Conclusion and future directions

Recent clinical and population-based efficacy studies have shown the potential of nutraceuticals as potent anti-cancer agents; however, genetic alterations, social determinants, population/ethnic, and dosage variations modify the protective effect of these agents. Current clinical and epidemiological evidence in diverse populations has not provided sufficient data to determine whether nutraceutical intervention alone or as complement agents can address therapeutic issues associated with health disparities in PCa. Some nutraceutical agents (i.e., Vitamin D, Vitamin E, zinc, selenium) have been linked to unintended outcomes in relation to PCa susceptibility due to deficiency, and excessive use of supplements. Therefore, caution should be taken for the therapeutic application of these agents. Furthermore, some epidemiologic evidence implicate differences in PCa susceptibility in diverse populations of men based on genetic variants, socio-economic, and environmental factors. Specifically, deficient or low levels of Vitamin D and zinc may contribute to health disparities for African-Americans; however, this is still not well understood in the literature. As neo-adjuvant therapies, several nutraceutical have showed limited, but promising inhibitory effects on pathological features associated with precursor neoplastic lesions in PCa.

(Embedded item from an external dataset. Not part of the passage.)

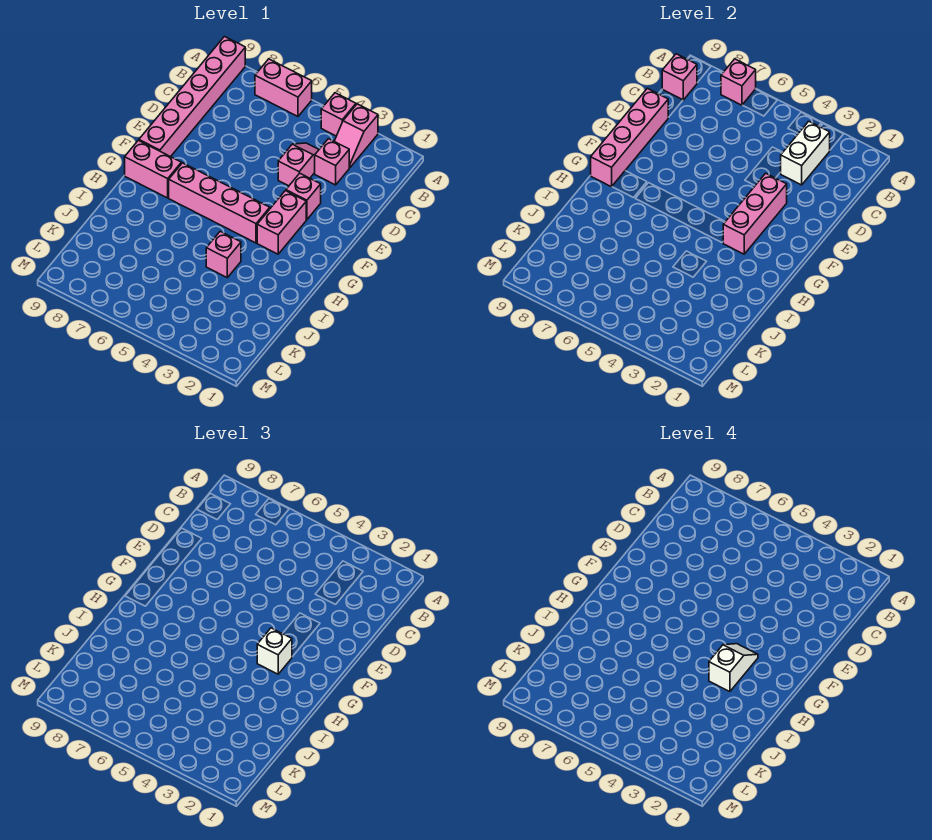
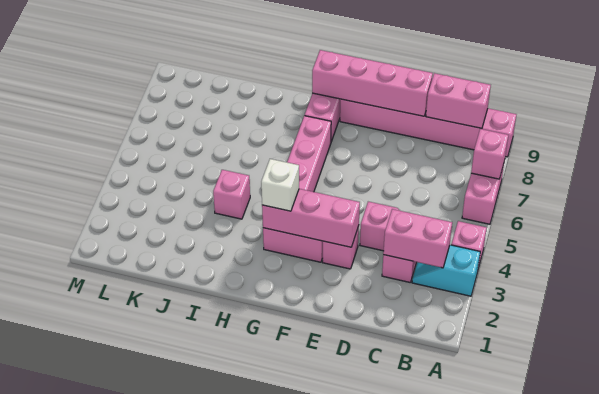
pink 1x2 slope [334,104,378,168] -> cyan 1x2 slope [412,245,480,296]
white 1x2 brick [781,121,830,185] -> pink 1x2 brick [383,209,452,268]
pink 1x1 brick [662,54,697,100] -> pink 1x2 brick [426,73,491,128]
white 1x2 slope [709,644,758,692] -> none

Most nutraceutical agents are common constituents in produces or manufactured food products consumed daily by humans and have primarily exhibited non-toxic side effects. Ideally, these agents would serve as potential complement treatment options to overcome toxic side effects exerted by existing clinical therapies against aggressive and advanced PCa in diverse patient populations. Although current clinical and epidemiological evidence identified in this review does not overwhelmingly support the hypothesis of an efficacious and therapeutic role for the selected agents in humans, large efficacy studies for these agents were quite limited and lacked disproportionate populations affected by PCa to demonstrate therapeutic activity in high-risk patients. To fully assess the efficacy of these agents, comprehensive pharmacogenomic, pharmacokinetic, case-control population, and genetic studies and clinical trials are needed to determine low-response and high-response rates to and therapeutic limitations of nutraceuticals among diverse patients. Large-scale and inclusive clinical studies will aid to demonstrate whether agents are best utilized as neo-adjuvant or adjuvant therapies to address genetic and pharmacogenomic vulnerabilities in different populations and overcome health disparities. Moreover, these studies will direct the implementation and design of nutraceutical-driven precision medicine strategies to develop patient-focus therapies, reduce the burden of chemotherapy-associated toxicities, suppress disease resistance, and treat both localized and advanced-stage PCa.